*** Records

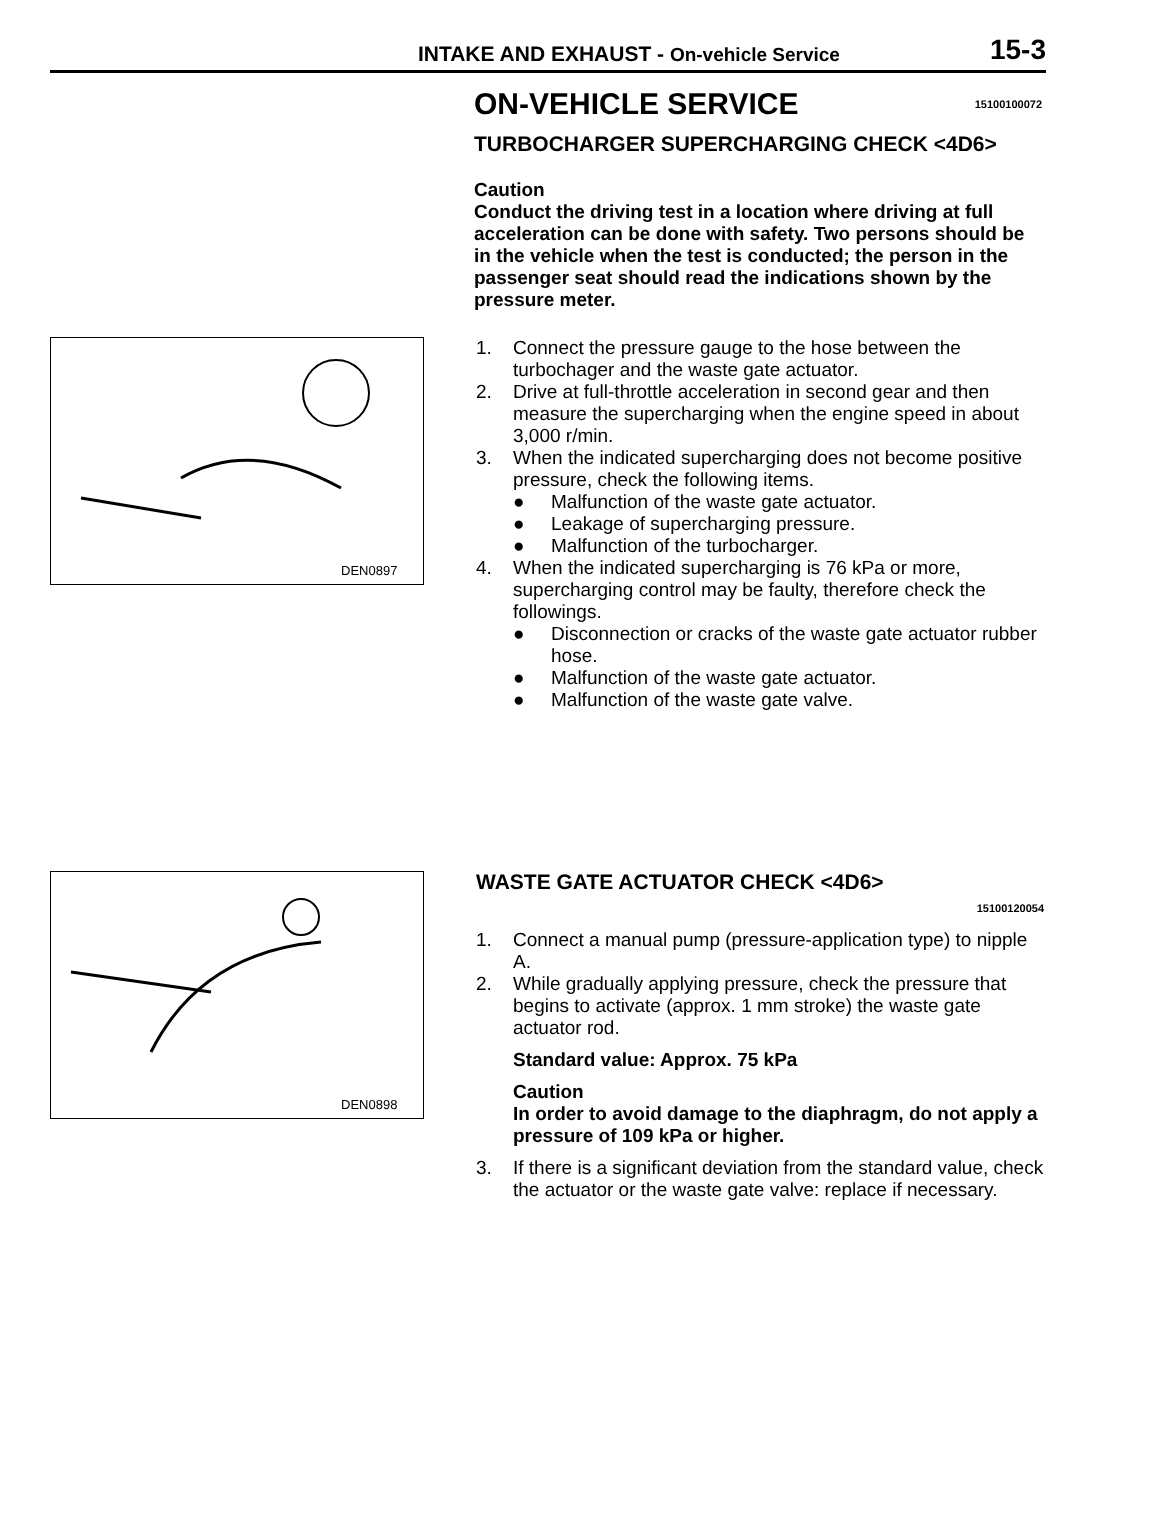INTAKE AND EXHAUST - On-vehicle Service
15-3
ON-VEHICLE SERVICE 15100100072
TURBOCHARGER SUPERCHARGING CHECK <4D6>
Caution
Conduct the driving test in a location where driving at full acceleration can be done with safety. Two persons should be in the vehicle when the test is conducted; the person in the passenger seat should read the indications shown by the pressure meter.
DEN0897
1. Connect the pressure gauge to the hose between the turbochager and the waste gate actuator.
2. Drive at full-throttle acceleration in second gear and then measure the supercharging when the engine speed in about 3,000 r/min.
3. When the indicated supercharging does not become positive pressure, check the following items.
● Malfunction of the waste gate actuator.
● Leakage of supercharging pressure.
● Malfunction of the turbocharger.
4. When the indicated supercharging is 76 kPa or more, supercharging control may be faulty, therefore check the followings.
● Disconnection or cracks of the waste gate actuator rubber hose.
● Malfunction of the waste gate actuator.
● Malfunction of the waste gate valve.
DEN0898
WASTE GATE ACTUATOR CHECK <4D6>
15100120054
1. Connect a manual pump (pressure-application type) to nipple A.
2. While gradually applying pressure, check the pressure that begins to activate (approx. 1 mm stroke) the waste gate actuator rod.
Standard value: Approx. 75 kPa
Caution
In order to avoid damage to the diaphragm, do not apply a pressure of 109 kPa or higher.
3. If there is a significant deviation from the standard value, check the actuator or the waste gate valve: replace if necessary.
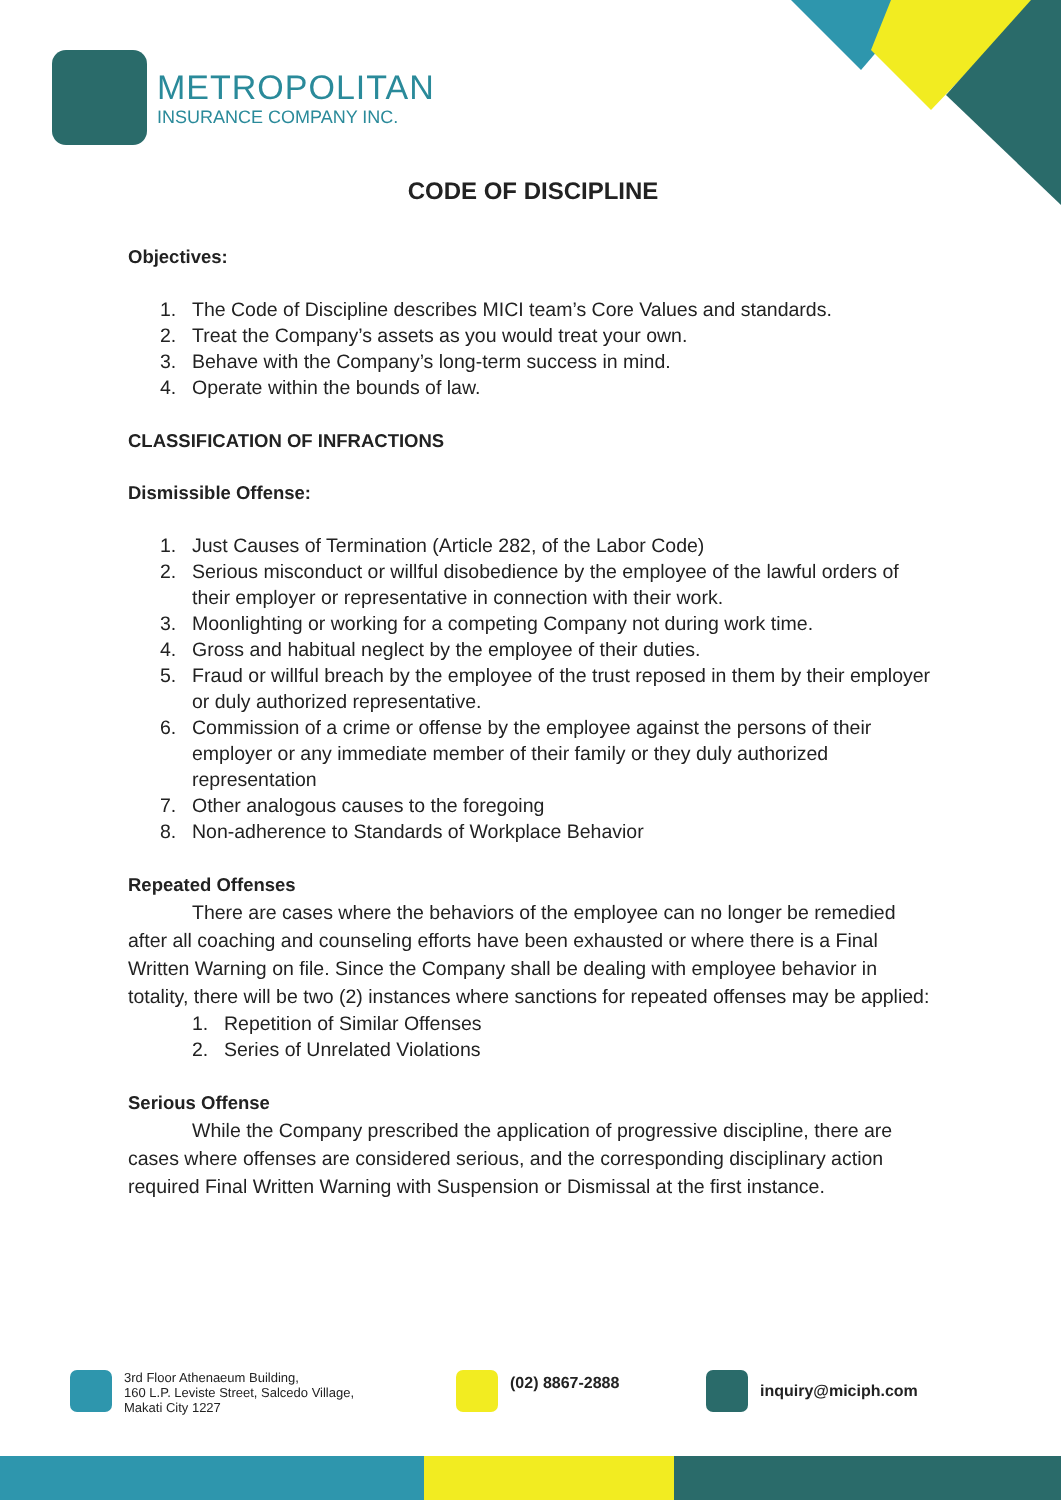METROPOLITAN
INSURANCE COMPANY INC.
CODE OF DISCIPLINE
Objectives:
1. The Code of Discipline describes MICI team’s Core Values and standards.
2. Treat the Company’s assets as you would treat your own.
3. Behave with the Company’s long-term success in mind.
4. Operate within the bounds of law.
CLASSIFICATION OF INFRACTIONS
Dismissible Offense:
1. Just Causes of Termination (Article 282, of the Labor Code)
2. Serious misconduct or willful disobedience by the employee of the lawful orders of their employer or representative in connection with their work.
3. Moonlighting or working for a competing Company not during work time.
4. Gross and habitual neglect by the employee of their duties.
5. Fraud or willful breach by the employee of the trust reposed in them by their employer or duly authorized representative.
6. Commission of a crime or offense by the employee against the persons of their employer or any immediate member of their family or they duly authorized representation
7. Other analogous causes to the foregoing
8. Non-adherence to Standards of Workplace Behavior
Repeated Offenses
There are cases where the behaviors of the employee can no longer be remedied after all coaching and counseling efforts have been exhausted or where there is a Final Written Warning on file. Since the Company shall be dealing with employee behavior in totality, there will be two (2) instances where sanctions for repeated offenses may be applied:
1. Repetition of Similar Offenses
2. Series of Unrelated Violations
Serious Offense
While the Company prescribed the application of progressive discipline, there are cases where offenses are considered serious, and the corresponding disciplinary action required Final Written Warning with Suspension or Dismissal at the first instance.
3rd Floor Athenaeum Building,
160 L.P. Leviste Street, Salcedo Village,
Makati City 1227
(02) 8867-2888
inquiry@miciph.com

******

§ **Task details**: From the records above, copy only the lines running from the line containing "4. When the" to the line containing "1. Just Causes", both ends included. Leave the pictures out.

§ **Task result**:
4. When the indicated supercharging is 76 kPa or more, supercharging control may be faulty, therefore check the followings.
● Disconnection or cracks of the waste gate actuator rubber hose.
● Malfunction of the waste gate actuator.
● Malfunction of the waste gate valve.
DEN0898
WASTE GATE ACTUATOR CHECK <4D6>
15100120054
1. Connect a manual pump (pressure-application type) to nipple A.
2. While gradually applying pressure, check the pressure that begins to activate (approx. 1 mm stroke) the waste gate actuator rod.
Standard value: Approx. 75 kPa
Caution
In order to avoid damage to the diaphragm, do not apply a pressure of 109 kPa or higher.
3. If there is a significant deviation from the standard value, check the actuator or the waste gate valve: replace if necessary.
METROPOLITAN
INSURANCE COMPANY INC.
CODE OF DISCIPLINE
Objectives:
1. The Code of Discipline describes MICI team’s Core Values and standards.
2. Treat the Company’s assets as you would treat your own.
3. Behave with the Company’s long-term success in mind.
4. Operate within the bounds of law.
CLASSIFICATION OF INFRACTIONS
Dismissible Offense:
1. Just Causes of Termination (Article 282, of the Labor Code)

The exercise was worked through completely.